Duke University prof exposes mysteries underneath layers of paint


 DURHAM, N.C. — A Duke University professor who developed a laser to study melanoma has discovered a new use for the system: uncovering what’s underneath artwork without damaging the pieces in any way.

Dr. Warren S. Warren was at the National Gallery in London, looking at an exhibit on art forgeries, when he realized that the art world used imaging technologies that were 30 or 40 years old. So he began investigating whether lasers could be used to uncover the mysteries underneath layers of paint without damaging the art.

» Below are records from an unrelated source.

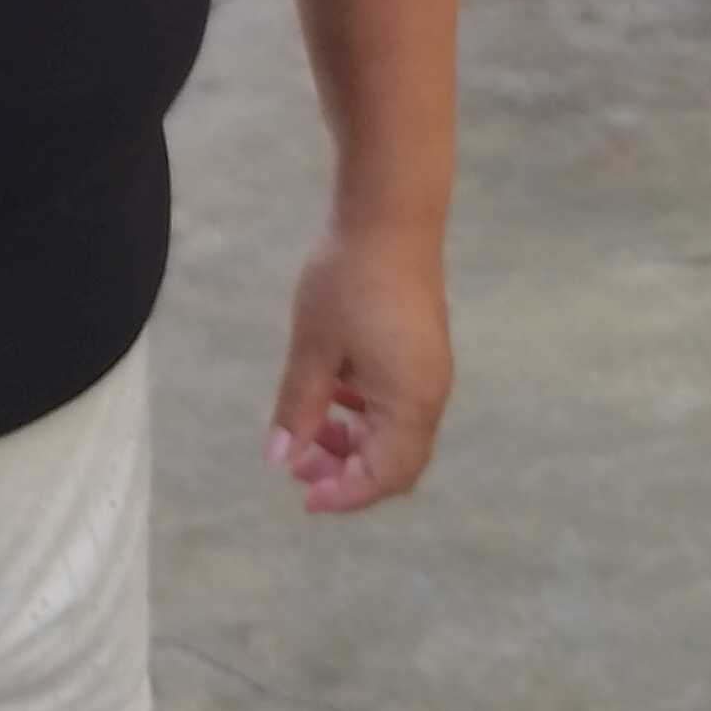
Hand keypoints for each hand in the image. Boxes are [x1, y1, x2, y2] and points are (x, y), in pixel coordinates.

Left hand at [265, 217, 451, 516]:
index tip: (303, 494)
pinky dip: (363, 411)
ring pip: (394, 433)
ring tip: (309, 431)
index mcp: (409, 403)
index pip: (384, 476)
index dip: (344, 494)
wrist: (390, 215)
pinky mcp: (420, 351)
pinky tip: (331, 391)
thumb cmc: (347, 280)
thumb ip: (300, 407)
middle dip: (347, 472)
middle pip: (395, 462)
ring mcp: (428, 372)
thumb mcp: (314, 348)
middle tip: (298, 466)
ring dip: (353, 441)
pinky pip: (396, 403)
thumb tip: (282, 459)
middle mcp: (429, 395)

Warren and others in Duke’s Center for Molecular and Biomedical Imaging, which he heads, have discovered they can use Warren’s pump-probe laser to create three-dimensional cross-sections of art that let researchers see colours and layers and maybe, at some point, discover the source of materials.

The museum is contributing about $12,500 a year in grant funds to research its paintings, while the school received a three-year grant of about $700,000 from the National Science Foundation to investigate the laser’s use for both cancer and art research.

Warren’s lab will use part of its grant to develop a portable version of the pump-probe so it can go to the paintings, rather than the other way around, and so it can be used to examine larger works of art.

The research matters well beyond telling visitors that another face lies under the one they see now or that the red glaze and lapis paint were mixed, rather than layered, Brown said.